I guess there's a reason Ludwig's P-85 was so successful all these decades?
 

BonsaiMagpie

Junior Member
You weren't kidding. I've liked the Mag throwoff the few times I've used one at Guitar Center, but didn't consider the size. The extra bulk looks so unnecessary.



This reminds me of this Sonor Designer kit I just saw on Craigslist. It's so overbuilt. I wouldn't mind having it though!

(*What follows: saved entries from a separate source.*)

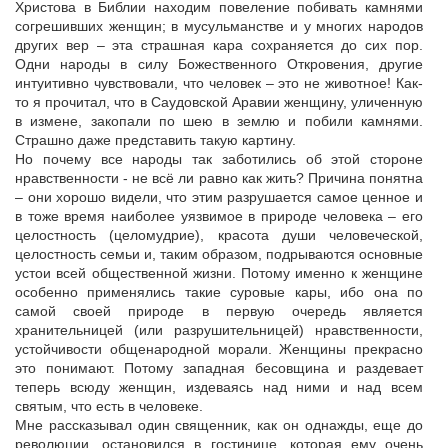
Христова в Библии находим повеление побивать камнями
согрешивших женщин; в мусульманстве и у многих народов
других вер – эта страшная кара сохраняется до сих пор.
Одни народы в силу Божественного Откровения, другие
интуитивно чувствовали, что человек – это не животное! Как-
то я прочитал, что в Саудовской Аравии женщину, уличенную
в измене, закопали по шею в землю и побили камнями.
Страшно даже представить такую картину.
Но почему все народы так заботились об этой стороне
нравственности - не всё ли равно как жить? Причина понятна
– они хорошо видели, что этим разрушается самое ценное и
в тоже время наиболее уязвимое в природе человека – его
целостность (целомудрие), красота души человеческой,
целостность семьи и, таким образом, подрываются основные
устои всей общественной жизни. Потому именно к женщине
особенно применялись такие суровые кары, ибо она по
самой своей природе в первую очередь является
хранительницей (или разрушительницей) нравственности,
устойчивости общенародной морали. Женщины прекрасно
это понимают. Потому западная бесовщина и раздевает
теперь всюду женщин, издеваясь над ними и над всем
святым, что есть в человеке.
Мне рассказывал один священник, как он однажды, еще до
революции, остановился в гостинице, которая ему очень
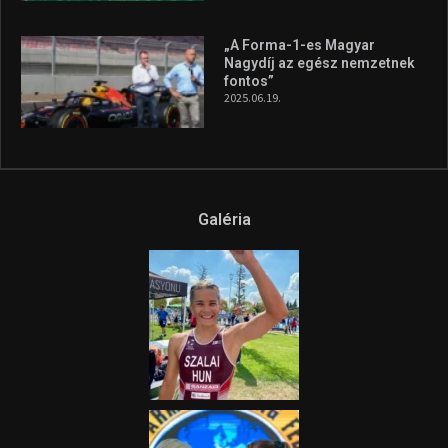
„A Forma-1-es Magyar
Nagydíj az egész nemzetnek
fontos”
2025.06.19.
Galéria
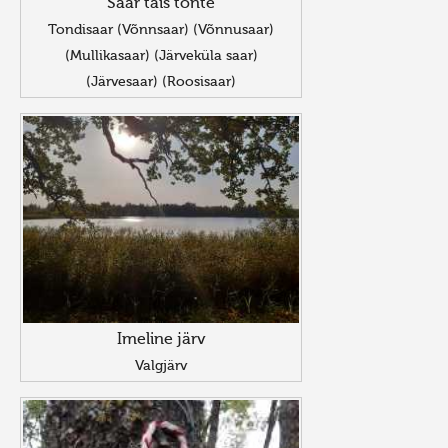
Saar täis tonte
Tondisaar (Võnnsaar) (Võnnusaar)
(Mullikasaar) (Järveküla saar)
(Järvesaar) (Roosisaar)
Imeline järv
Valgjärv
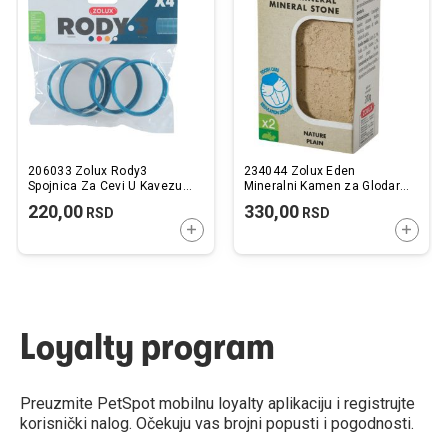
listu
listu
želja
želj
206033 Zolux Rody3
234044 Zolux Eden
Spojnica Za Cevi U Kavezu
Mineralni Kamen za Glodare
Plava 4 kom.
Nature Plain 2x100g
220,00
330,00
RSD
RSD
DODAJTE U KORPU
DODAJ
Loyalty program
Preuzmite PetSpot mobilnu loyalty aplikaciju i registrujte
korisnički nalog. Očekuju vas brojni popusti i pogodnosti.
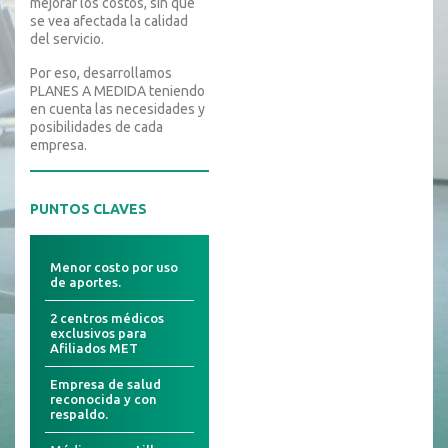
mejorar los costos, sin que
se vea afectada la calidad
del servicio.
Por eso, desarrollamos
PLANES A MEDIDA teniendo
en cuenta las necesidades y
posibilidades de cada
empresa.
PUNTOS CLAVES
Menor costo por uso
de aportes.
2 centros médicos
exclusivos para
Afiliados MET
Empresa de salud
reconocida y con
respaldo.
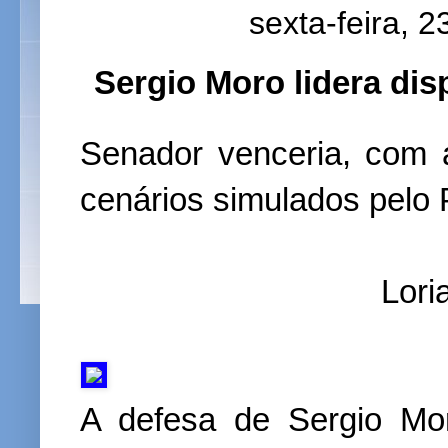
sexta-feira, 2
Sergio Moro lidera di
Senador venceria, com
cenários simulados pelo
Lori
A defesa de Sergio Mo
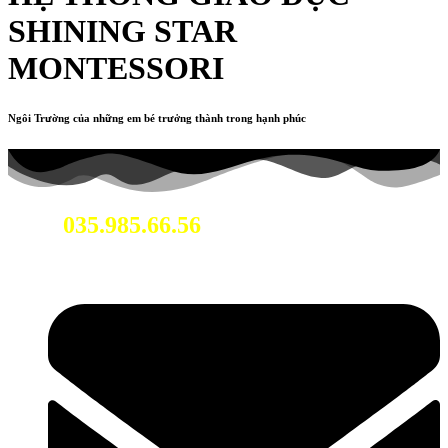
SHINING STAR
MONTESSORI
Ngôi Trường của những em bé trưởng thành trong hạnh phúc
035.985.66.56
Hotline:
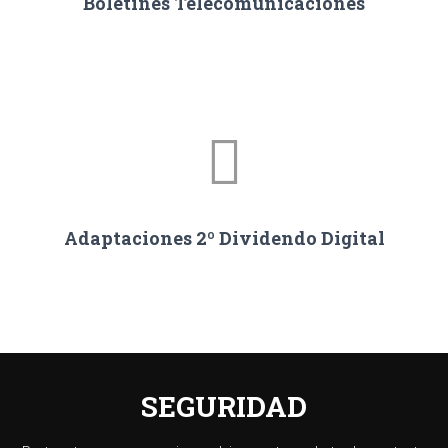
Boletines Telecomunicaciones
Adaptaciones 2º Dividendo Digital
SEGURIDAD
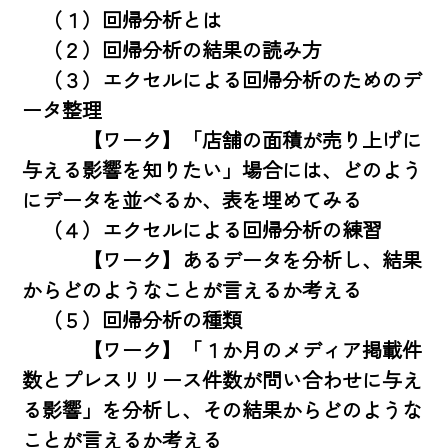
　（１）回帰分析とは

　（２）回帰分析の結果の読み方

　（３）エクセルによる回帰分析のためのデ
ータ整理

　　　【ワーク】「店舗の面積が売り上げに
与える影響を知りたい」場合には、どのよう
にデータを並べるか、表を埋めてみる

　（４）エクセルによる回帰分析の練習

　　　【ワーク】あるデータを分析し、結果
からどのようなことが言えるか考える

　（５）回帰分析の種類

　　　【ワーク】「１か月のメディア掲載件
数とプレスリリース件数が問い合わせに与え
る影響」を分析し、その結果からどのような
ことが言えるか考える
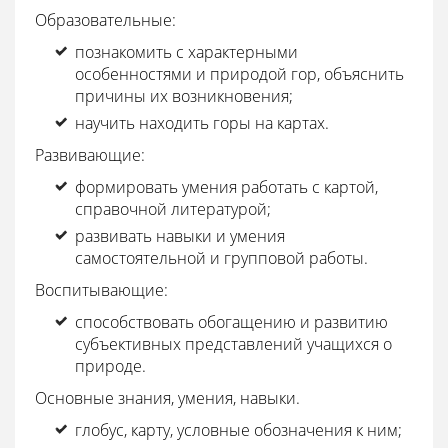
Образовательные:
познакомить с характерными
особенностями и природой гор, объяснить
причины их возникновения;
научить находить горы на картах.
Развивающие:
формировать умения работать с картой,
справочной литературой;
развивать навыки и умения
самостоятельной и групповой работы.
Воспитывающие:
способствовать обогащению и развитию
субъективных представлений учащихся о
природе.
Основные знания, умения, навыки.
глобус, карту, условные обозначения к ним;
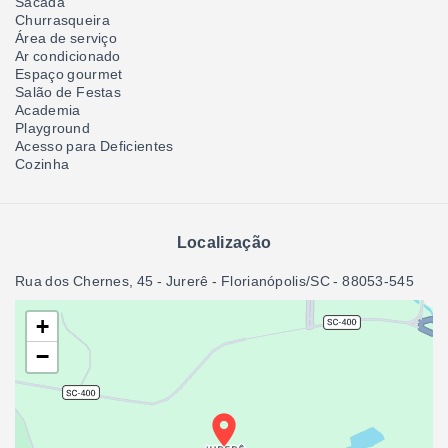
Sacada
Churrasqueira
Área de serviço
Ar condicionado
Espaço gourmet
Salão de Festas
Academia
Playground
Acesso para Deficientes
Cozinha
Localização
Rua dos Chernes, 45 - Jurerê - Florianópolis/SC
- 88053-545
+
−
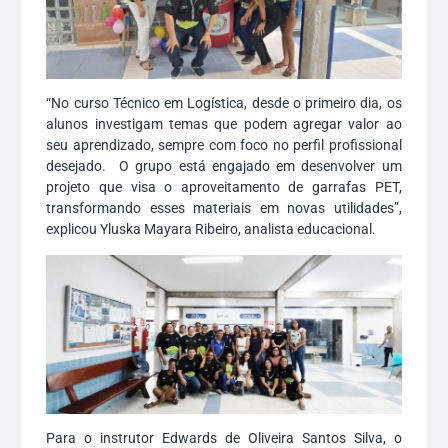
“No curso Técnico em Logística, desde o primeiro dia, os
alunos investigam temas que podem agregar valor ao
seu aprendizado, sempre com foco no perfil profissional
desejado. O grupo está engajado em desenvolver um
projeto que visa o aproveitamento de garrafas PET,
transformando esses materiais em novas utilidades”,
explicou Yluska Mayara Ribeiro, analista educacional.
Para o instrutor Edwards de Oliveira Santos Silva, o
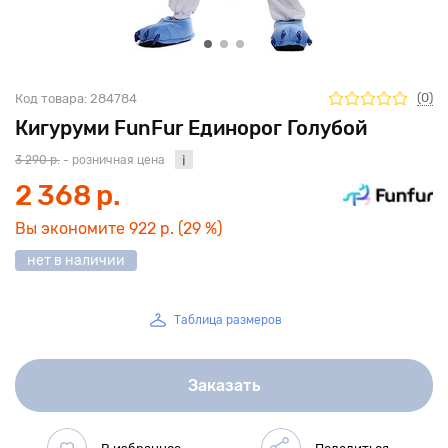
(0)
Код товара:
284784
Кигуруми FunFur Единорог Голубой
3 290 р.
- розничная цена
2 368 р.
Вы экономите
922 р.
(29 %)
нет в наличии
Таблица размеров
Заказать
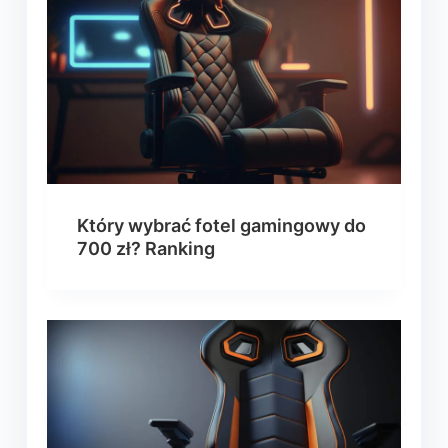
Który wybrać fotel gamingowy do
700 zł? Ranking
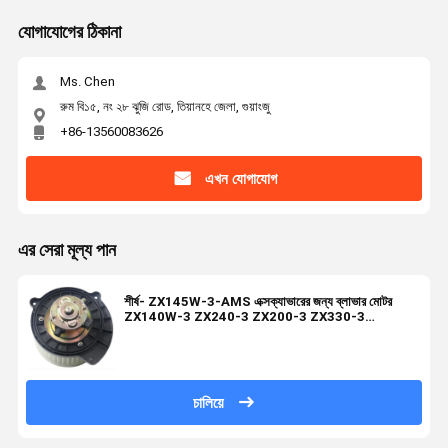
যোগাযোগের ঠিকানা
Ms. Chen
রুম বি১৫, নং ২৮ ঝুজি রোড, তিয়ানহে জেলা, গুয়াংজু
+86-13560083626
এখন যোগাযোগ
এর সেরা মূল্য পান
শীর্ষ- ZX145W-3-AMS এক্সক্যাভারের জন্য ব্লাভার মোটর
ZX140W-3 ZX240-3 ZX200-3 ZX330-3
4719162
চালিয়ে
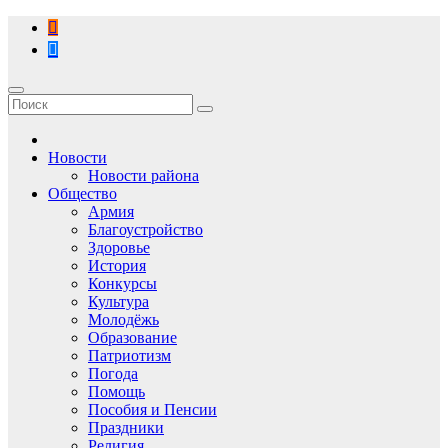
Перейти
к
содержимому
Новости
Новости района
Общество
Армия
Благоустройство
Здоровье
История
Конкурсы
Культура
Молодёжь
Образование
Патриотизм
Погода
Помощь
Пособия и Пенсии
Праздники
Религия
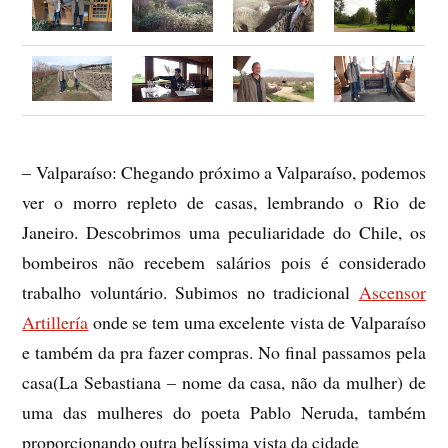
– Valparaíso: Chegando próximo a Valparaíso, podemos
ver o morro repleto de casas, lembrando o Rio de
Janeiro. Descobrimos uma peculiaridade do Chile, os
bombeiros não recebem salários pois é considerado
trabalho voluntário. Subimos no tradicional
Ascensor
Artillería
onde se tem uma excelente vista de Valparaíso
e também da pra fazer compras. No final passamos pela
casa(La Sebastiana – nome da casa, não da mulher) de
uma das mulheres do poeta Pablo Neruda, também
proporcionando outra belíssima vista da cidade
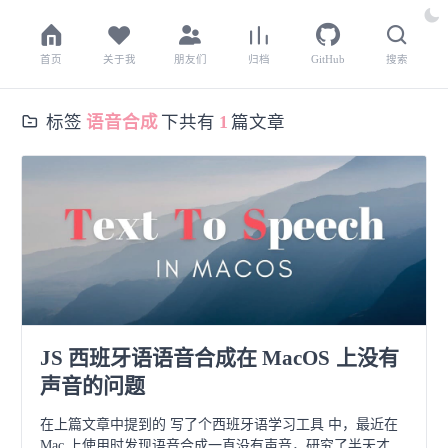
首页
关于我
朋友们
归档
GitHub
搜索
标签
语音合成
下共有
1
篇文章
JS 西班牙语语音合成在 MacOS 上没有
声音的问题
在上篇文章中提到的 写了个西班牙语学习工具 中，最近在
Mac 上使用时发现语音合成一直没有声音，研究了半天才找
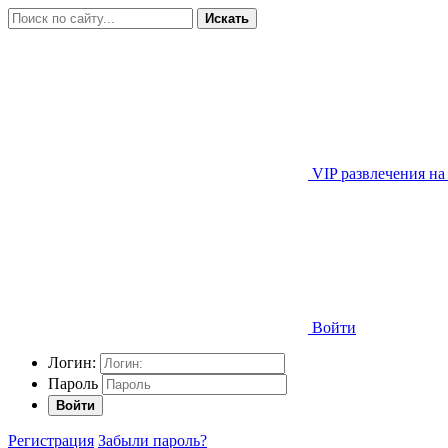
Искать
VIP развлечения на
Войти
Логин:
Пароль
Войти
Регистрация
Забыли пароль?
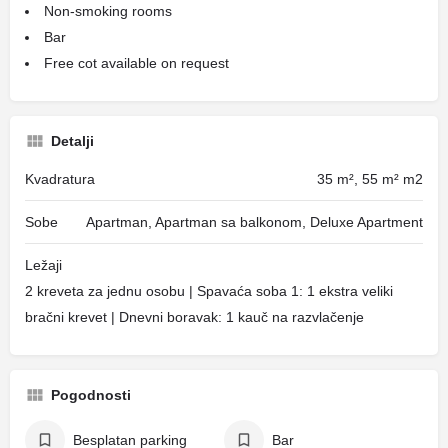
Non-smoking rooms
Bar
Free cot available on request
Detalji
Kvadratura
35 m², 55 m² m2
Sobe
Apartman, Apartman sa balkonom, Deluxe Apartment
Ležaji
2 kreveta za jednu osobu | Spavaća soba 1: 1 ekstra veliki
bračni krevet | Dnevni boravak: 1 kauč na razvlačenje
Pogodnosti
Besplatan parking
Bar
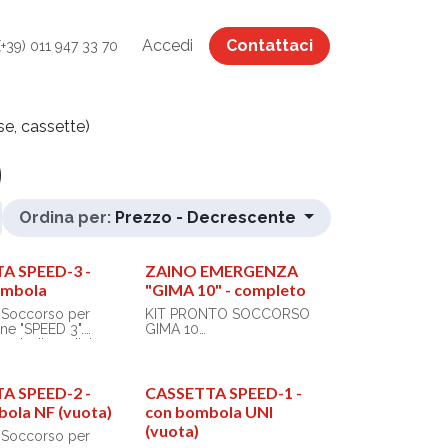
Accedi
Contattaci
(+39) 011 947 33 70
se, cassette)
)
Ordina per:
Prezzo - Decrescente
A SPEED-3 -
ZAINO EMERGENZA
ombola
"GIMA 10" - completo
o Soccorso per
KIT PRONTO SOCCORSO
ne "SPEED 3".
GIMA 10
er studi medici,
 club sportivi,
Zaino Logic 2 - poliestere
ambulanze.
600D rosso (27171)
igida in plastica
Dimensioni: 40 x 25 x h 47
A SPEED-2 -
CASSETTA SPEED-1 -
cm
ola NF (vuota)
con bombola UNI
: 43 x 32 x 11
(vuota)
Prodotti inclusi nei kit:
o Soccorso per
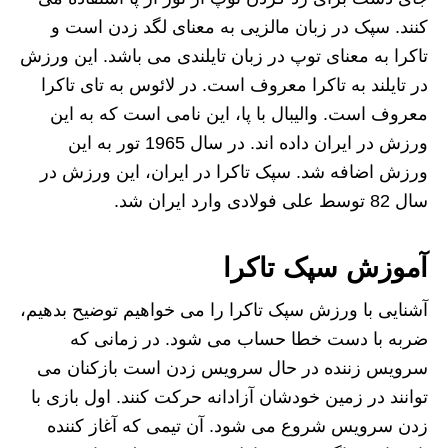
کنند. سپک در زبان مالزیی به معنای لگد زدن است و
تاکرا به معنای توپ در زبان تایلندی می باشد. این ورزش
در تایلند به تاکرا معروف است. در لائوس به تای تاکرا
معروف است. والیبال با پا، این نامی است که به این
ورزش در ایران داده اند. در سال 1965 تور به این
ورزش اضافه شد. سپک تاکرا در ایران، این ورزش در
سال 82 توسط علی فولادی وارد ایران شد.
آموزش سپک تاکرا
آشنایی با ورزش سپک تاکرا را می خواهیم توضیح بدهیم،
ضربه با دست خطا حساب می شود. در زمانی که
سرویس زننده در حال سرویس زدن است بازکنان می
توانند در زمین خودشان آزادانه حرکت کنند. اول بازی با
زدن سرویس شروع می شود. آن تیمی که آغاز کننده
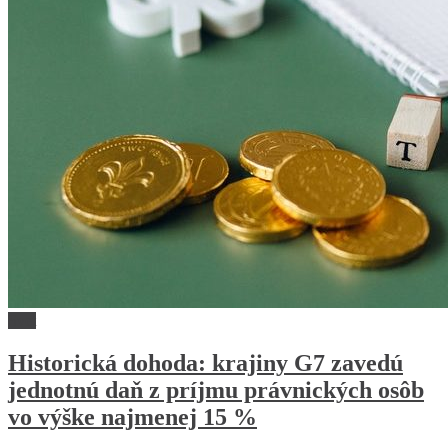
Svet
Historická dohoda: krajiny G7 zavedú
jednotnú daň z príjmu právnických osôb
vo výške najmenej 15 %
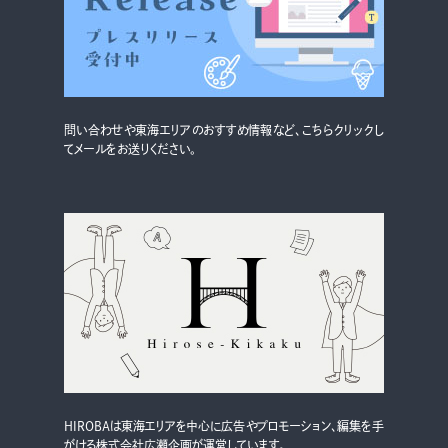
グルメ・まち
イベント
スタッフ紹介
問い合わせや東海エリアのおすすめ情報など、こちらクリックし
お問い合わせ
てメールをお送りください。
検索する
CLOSE
HIROBAは東海エリアを中心に広告やプロモーション、編集を手
がける株式会社広瀬企画が運営しています。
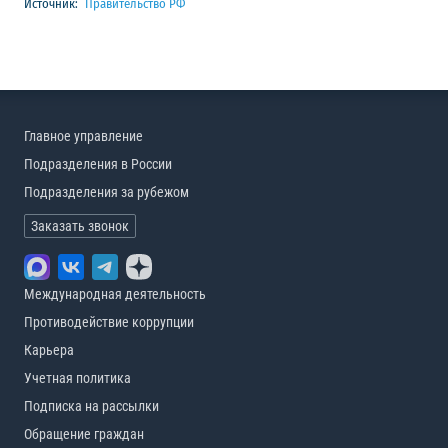
Источник:
Правительство РФ
Главное управление
Подразделения в России
Подразделения за рубежом
Заказать звонок
Международная деятельность
Противодействие коррупции
Карьера
Учетная политика
Подписка на рассылки
Обращение граждан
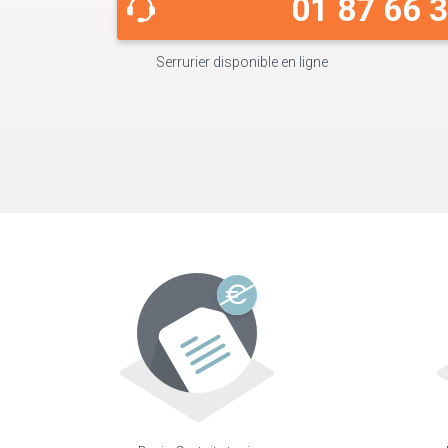
01 87 66 
Serrurier disponible en ligne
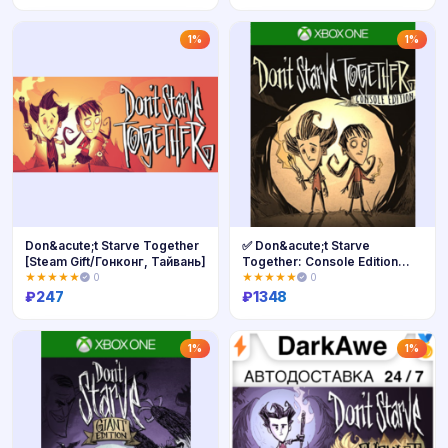
Купить
Купить
1%
1%
Don&acute;t Starve Together
✅ Don&acute;t Starve
[Steam Gift/Гонконг, Тайвань]
Together: Console Edition
XBOX ONE 🔑
★★★★★
0
★★★★★
0
₽
247
₽
1348
Купить
Купить
1%
1%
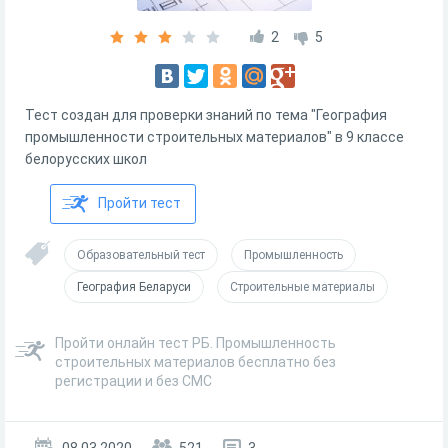
2
5
Тест создан для проверки знаний по тема "География
промышленности строительных материалов" в 9 классе
белорусских школ
Пройти тест
Образовательный тест
Промышленность
География Беларуси
Строительные материалы
Пройти онлайн тест РБ. Промышленность
строительных материалов бесплатно без
регистрации и без СМС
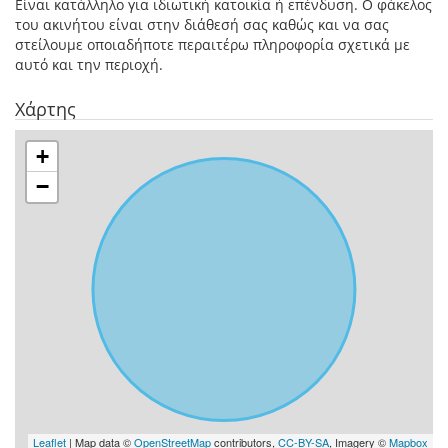
Είναι κατάλληλο για ιδιωτική κατοικία ή επένδυση. Ο φάκελος
του ακινήτου είναι στην διάθεσή σας καθώς και να σας
στείλουμε οποιαδήποτε περαιτέρω πληροφορία σχετικά με
αυτό και την περιοχή.
Χάρτης
+
−
Leaflet
| Map data ©
OpenStreetMap
contributors,
CC-BY-SA
, Imagery ©
Mapbox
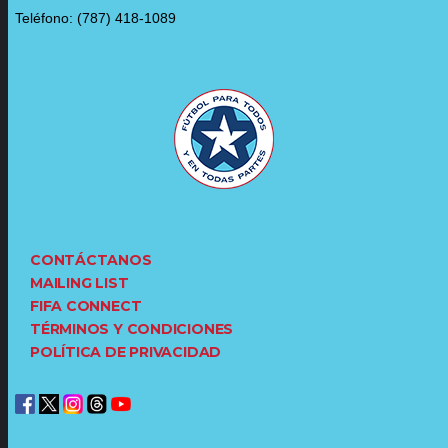
Teléfono: (787) 418-1089
CONTÁCTANOS
MAILING LIST
FIFA CONNECT
TÉRMINOS Y CONDICIONES
POLÍTICA DE PRIVACIDAD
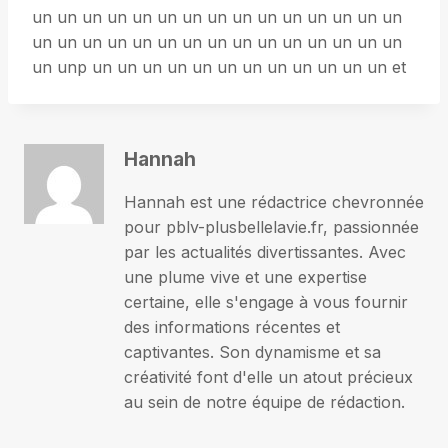
un un un un un un un un un un un un un un un
un un un un un un un un un un un un un un un
un unp un un un un un un un un un un un un et
Hannah
Hannah est une rédactrice chevronnée
pour pblv-plusbellelavie.fr, passionnée
par les actualités divertissantes. Avec
une plume vive et une expertise
certaine, elle s'engage à vous fournir
des informations récentes et
captivantes. Son dynamisme et sa
créativité font d'elle un atout précieux
au sein de notre équipe de rédaction.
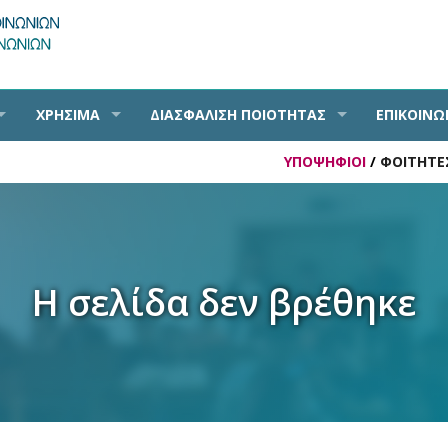
ΧΡΗΣΙΜΑ
ΔΙΑΣΦΑΛΙΣΗ ΠΟΙΟΤΗΤΑΣ
ΕΠΙΚΟΙΝΩ
ΥΠΟΨΗΦΙΟΙ
/
ΦΟΙΤΗΤΕ
Η σελίδα δεν βρέθηκε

The lad I share a room with has this exact kit. It's a beast for something so small.
 

Rattlin' Bones

Gold Member
That's what I try, but like on the Sonor the butt place extends way past the rims so it becomes a lethal weapon if my right leg happens to make contact with it while playing the kick. More like it's gotta be at 10 or 11 o'clock position, which is a pain and is limited by where my smallest rack tom to left is situated. When I use rack on a stand - which - is often - the space is limited.
 

Skrivarna

Senior Member
More like it's gotta be at 10 or 11 o'clock position, which is a pain and is limited by where my smallest rack tom to left is situated.
I always put the throw off in 12 or 6 o' clock, as I learned in school. The idea was to make sure you always played right on top of the snares, also when moving closer to the rim (for dynamics an/or sound). No idea if this actually makes any difference but I cannot really change my habits now, can I?